The Greyhound is the fastest dog in the world and can reach speeds of more than 40 miles per hour. Pictures and remains of dogs from the Greyhound family have been found in ancient Egyptian tombs. Brought to England by traders before 900 AD, the Greyhound has historically been used for hunting and later for racing. Today there are two main types of Greyhound: National Greyhound Association (NGA) Greyhounds are used primarily in dog racing and are bred exclusively for speed, while AKC Greyhounds are show dogs and companions, and are bred to conform to the AKC standard. In the past after retiring from a racing career, Greyhounds were often destroyed. Now Greyhound adoption groups, track adoption programs, and racing Greyhound owners select the most even-tempered, gentle racers for placement into homes, with excellent success. Many retired racers become wonderful pet companions.

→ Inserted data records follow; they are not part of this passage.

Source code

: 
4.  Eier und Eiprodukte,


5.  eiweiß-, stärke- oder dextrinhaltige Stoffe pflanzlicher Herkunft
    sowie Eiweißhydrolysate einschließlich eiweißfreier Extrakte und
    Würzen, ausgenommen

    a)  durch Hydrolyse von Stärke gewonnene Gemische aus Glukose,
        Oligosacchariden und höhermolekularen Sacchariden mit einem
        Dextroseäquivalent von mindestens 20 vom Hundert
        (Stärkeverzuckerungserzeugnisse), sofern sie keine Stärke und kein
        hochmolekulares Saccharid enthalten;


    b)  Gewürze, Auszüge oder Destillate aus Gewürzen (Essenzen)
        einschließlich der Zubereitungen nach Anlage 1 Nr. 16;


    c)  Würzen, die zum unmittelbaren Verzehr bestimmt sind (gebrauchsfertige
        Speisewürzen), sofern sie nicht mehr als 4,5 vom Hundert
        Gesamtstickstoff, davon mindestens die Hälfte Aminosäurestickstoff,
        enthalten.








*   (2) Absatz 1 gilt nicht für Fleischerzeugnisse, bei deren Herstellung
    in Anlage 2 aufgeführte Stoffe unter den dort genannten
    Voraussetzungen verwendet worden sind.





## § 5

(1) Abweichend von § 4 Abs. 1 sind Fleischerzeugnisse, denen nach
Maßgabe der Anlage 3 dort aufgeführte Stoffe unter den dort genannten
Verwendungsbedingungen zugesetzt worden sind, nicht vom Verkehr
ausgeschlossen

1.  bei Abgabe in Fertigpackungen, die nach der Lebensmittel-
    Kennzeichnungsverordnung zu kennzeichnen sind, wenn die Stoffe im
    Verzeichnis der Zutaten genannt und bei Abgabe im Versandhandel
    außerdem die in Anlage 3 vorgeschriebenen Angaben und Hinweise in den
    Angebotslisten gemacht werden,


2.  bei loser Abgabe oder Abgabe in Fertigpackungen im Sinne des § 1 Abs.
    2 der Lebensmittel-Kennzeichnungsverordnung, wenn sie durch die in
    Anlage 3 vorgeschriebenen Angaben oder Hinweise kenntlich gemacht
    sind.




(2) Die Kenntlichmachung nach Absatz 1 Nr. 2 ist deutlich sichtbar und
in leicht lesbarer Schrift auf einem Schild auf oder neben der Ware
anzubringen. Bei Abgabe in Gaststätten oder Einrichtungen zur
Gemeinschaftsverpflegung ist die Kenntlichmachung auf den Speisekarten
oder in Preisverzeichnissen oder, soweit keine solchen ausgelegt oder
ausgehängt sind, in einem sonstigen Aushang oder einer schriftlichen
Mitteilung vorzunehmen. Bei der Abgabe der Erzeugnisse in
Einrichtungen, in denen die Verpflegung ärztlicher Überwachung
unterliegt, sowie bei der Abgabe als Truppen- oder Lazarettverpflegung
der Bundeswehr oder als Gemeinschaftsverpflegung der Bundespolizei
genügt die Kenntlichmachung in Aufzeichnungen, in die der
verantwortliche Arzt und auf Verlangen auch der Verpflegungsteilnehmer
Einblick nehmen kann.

Sensitive, sweet, and loyal. Intelligent, but can be willful. Though they may be reserved with strangers, Greyhounds are very affectionate with those they love and trust. Many Greyhounds do well with considerate children of any age. When raised from puppyhood, socialize well at an early age to prevent timidity. Generally quiet and docile when not hunting or racing, some Greyhounds make excellent therapy dogs. The Greyhound has a powerful chase drive, and may also have a strong hunting instinct. Ex-racers tend be very pack oriented because they have grown up with other dogs (non-racers may have this tendency as well). Greyhounds enjoy comfort and will make themselves at home on furniture if permitted. Be clear and consistent about the rules.